Exercise:
In the records below, the line containing "large boulder, located at (121, 45, 283, 133): 12.28" marks the start. Copy that line and everything after it exactly, through the last line.

The data:
....................

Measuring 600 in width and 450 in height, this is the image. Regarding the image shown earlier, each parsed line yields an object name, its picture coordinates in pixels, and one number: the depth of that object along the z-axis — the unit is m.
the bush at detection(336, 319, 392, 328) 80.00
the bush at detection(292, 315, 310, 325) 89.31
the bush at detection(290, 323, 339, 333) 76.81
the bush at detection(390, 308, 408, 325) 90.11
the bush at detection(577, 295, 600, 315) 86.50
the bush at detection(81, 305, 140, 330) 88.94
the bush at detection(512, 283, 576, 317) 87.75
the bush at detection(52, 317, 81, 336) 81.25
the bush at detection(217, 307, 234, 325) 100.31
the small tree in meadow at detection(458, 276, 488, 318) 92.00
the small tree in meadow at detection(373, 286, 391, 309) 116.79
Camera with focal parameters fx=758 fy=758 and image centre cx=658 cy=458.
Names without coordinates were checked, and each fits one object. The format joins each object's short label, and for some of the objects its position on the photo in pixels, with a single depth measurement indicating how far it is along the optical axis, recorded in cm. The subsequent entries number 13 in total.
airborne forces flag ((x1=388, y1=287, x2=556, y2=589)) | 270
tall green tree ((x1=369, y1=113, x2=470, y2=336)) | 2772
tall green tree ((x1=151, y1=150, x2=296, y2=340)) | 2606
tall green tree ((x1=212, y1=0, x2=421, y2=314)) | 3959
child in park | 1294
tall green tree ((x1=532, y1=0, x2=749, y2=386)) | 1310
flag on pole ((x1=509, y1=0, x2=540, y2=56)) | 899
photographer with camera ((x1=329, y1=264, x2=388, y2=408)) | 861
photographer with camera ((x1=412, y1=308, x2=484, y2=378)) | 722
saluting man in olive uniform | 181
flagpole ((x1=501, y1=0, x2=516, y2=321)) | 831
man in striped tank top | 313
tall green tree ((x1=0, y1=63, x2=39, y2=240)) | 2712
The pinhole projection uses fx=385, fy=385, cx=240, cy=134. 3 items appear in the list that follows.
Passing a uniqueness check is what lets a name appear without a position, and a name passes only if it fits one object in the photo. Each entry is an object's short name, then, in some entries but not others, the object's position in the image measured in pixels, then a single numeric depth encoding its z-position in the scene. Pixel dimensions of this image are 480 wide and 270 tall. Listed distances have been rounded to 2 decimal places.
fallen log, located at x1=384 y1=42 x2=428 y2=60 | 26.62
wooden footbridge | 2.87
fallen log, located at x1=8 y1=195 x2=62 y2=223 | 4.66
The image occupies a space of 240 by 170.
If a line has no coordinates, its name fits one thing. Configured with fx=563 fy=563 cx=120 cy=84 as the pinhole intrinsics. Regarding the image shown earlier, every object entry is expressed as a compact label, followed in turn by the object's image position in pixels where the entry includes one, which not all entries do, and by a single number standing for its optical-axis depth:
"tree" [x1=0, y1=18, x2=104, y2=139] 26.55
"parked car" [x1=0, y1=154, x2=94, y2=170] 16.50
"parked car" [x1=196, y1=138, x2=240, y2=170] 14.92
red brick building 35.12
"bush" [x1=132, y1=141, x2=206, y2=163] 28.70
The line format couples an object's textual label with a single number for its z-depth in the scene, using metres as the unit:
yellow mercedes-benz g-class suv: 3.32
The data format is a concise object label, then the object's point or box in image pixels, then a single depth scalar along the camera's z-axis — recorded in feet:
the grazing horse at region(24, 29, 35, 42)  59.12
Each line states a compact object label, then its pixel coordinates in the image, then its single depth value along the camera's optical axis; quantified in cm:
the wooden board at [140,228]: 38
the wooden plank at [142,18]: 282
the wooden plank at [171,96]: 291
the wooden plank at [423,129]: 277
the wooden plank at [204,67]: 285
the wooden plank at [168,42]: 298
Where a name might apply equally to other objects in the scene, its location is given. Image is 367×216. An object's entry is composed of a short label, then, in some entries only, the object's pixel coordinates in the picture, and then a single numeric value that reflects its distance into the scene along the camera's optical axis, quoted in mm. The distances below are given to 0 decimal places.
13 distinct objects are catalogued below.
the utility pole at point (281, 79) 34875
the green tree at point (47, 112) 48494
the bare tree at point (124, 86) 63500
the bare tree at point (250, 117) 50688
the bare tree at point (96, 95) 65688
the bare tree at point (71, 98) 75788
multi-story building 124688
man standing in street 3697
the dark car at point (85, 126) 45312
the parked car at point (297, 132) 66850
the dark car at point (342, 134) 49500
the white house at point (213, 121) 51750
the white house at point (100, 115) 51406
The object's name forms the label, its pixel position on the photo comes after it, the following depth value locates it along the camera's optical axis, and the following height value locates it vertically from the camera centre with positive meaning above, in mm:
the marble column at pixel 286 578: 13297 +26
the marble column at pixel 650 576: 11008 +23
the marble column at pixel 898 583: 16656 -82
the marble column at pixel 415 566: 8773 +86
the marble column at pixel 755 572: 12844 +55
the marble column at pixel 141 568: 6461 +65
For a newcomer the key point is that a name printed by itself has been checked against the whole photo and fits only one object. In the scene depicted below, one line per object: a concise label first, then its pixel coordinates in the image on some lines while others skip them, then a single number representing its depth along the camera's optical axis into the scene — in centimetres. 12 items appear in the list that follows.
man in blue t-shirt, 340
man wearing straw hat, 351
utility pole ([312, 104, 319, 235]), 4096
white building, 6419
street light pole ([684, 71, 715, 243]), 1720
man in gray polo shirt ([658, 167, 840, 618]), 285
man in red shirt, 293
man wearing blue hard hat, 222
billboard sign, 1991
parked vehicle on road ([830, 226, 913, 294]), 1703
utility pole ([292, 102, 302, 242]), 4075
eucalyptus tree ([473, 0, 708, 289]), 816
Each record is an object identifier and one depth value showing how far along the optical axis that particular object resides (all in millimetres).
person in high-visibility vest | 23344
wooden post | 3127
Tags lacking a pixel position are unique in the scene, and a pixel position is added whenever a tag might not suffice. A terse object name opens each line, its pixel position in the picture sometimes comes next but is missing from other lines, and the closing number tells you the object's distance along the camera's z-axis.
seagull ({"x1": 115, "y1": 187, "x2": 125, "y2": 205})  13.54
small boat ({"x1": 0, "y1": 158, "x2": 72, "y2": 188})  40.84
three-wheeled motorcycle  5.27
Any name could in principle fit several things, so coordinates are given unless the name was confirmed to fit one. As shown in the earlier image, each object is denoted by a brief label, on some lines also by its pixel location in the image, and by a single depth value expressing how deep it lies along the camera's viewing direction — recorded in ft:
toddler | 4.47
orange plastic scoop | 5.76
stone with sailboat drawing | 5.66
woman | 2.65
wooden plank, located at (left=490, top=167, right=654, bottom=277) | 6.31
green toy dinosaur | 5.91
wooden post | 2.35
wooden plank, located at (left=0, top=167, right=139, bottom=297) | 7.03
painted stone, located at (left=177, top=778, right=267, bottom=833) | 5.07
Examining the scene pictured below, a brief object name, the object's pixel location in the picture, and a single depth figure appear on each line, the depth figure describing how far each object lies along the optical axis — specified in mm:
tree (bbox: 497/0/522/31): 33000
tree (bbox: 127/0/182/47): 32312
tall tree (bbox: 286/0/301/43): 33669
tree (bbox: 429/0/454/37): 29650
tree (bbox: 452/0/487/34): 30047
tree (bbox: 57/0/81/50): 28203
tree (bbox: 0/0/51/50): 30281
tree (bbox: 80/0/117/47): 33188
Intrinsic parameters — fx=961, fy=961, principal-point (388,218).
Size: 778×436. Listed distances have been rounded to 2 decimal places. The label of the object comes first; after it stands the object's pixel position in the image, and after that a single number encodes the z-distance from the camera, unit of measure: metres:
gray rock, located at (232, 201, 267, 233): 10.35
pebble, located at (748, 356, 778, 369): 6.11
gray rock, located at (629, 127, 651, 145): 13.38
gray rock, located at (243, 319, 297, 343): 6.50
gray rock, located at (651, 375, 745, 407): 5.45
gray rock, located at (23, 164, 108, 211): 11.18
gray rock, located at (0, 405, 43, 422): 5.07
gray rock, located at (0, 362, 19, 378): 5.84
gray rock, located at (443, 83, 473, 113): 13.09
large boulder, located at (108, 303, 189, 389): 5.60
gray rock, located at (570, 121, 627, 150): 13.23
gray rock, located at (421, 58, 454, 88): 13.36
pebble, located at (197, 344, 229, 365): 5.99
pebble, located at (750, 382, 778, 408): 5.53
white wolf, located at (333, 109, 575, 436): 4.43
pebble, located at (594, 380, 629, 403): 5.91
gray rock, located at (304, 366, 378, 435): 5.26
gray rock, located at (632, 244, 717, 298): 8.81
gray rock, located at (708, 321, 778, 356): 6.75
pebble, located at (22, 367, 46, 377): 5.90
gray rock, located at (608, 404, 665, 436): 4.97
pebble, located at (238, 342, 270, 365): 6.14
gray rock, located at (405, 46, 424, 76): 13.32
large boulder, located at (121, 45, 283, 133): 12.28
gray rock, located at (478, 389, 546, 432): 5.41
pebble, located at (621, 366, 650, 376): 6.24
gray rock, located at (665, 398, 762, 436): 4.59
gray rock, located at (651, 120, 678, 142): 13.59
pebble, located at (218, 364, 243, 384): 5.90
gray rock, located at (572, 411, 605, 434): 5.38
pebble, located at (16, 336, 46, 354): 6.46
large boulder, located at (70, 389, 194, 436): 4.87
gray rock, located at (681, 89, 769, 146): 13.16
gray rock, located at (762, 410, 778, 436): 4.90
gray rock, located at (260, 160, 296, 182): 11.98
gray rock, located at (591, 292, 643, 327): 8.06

....................

Output for this exercise:
large boulder, located at (121, 45, 283, 133): 12.28
gray rock, located at (478, 389, 546, 432): 5.41
pebble, located at (621, 366, 650, 376): 6.24
gray rock, located at (665, 398, 762, 436): 4.59
gray rock, located at (651, 120, 678, 142): 13.59
pebble, located at (218, 364, 243, 384): 5.90
gray rock, located at (572, 411, 605, 434): 5.38
pebble, located at (16, 336, 46, 354): 6.46
large boulder, located at (70, 389, 194, 436): 4.87
gray rock, located at (681, 89, 769, 146): 13.16
gray rock, located at (762, 410, 778, 436): 4.90
gray rock, located at (260, 160, 296, 182): 11.98
gray rock, located at (591, 292, 643, 327): 8.06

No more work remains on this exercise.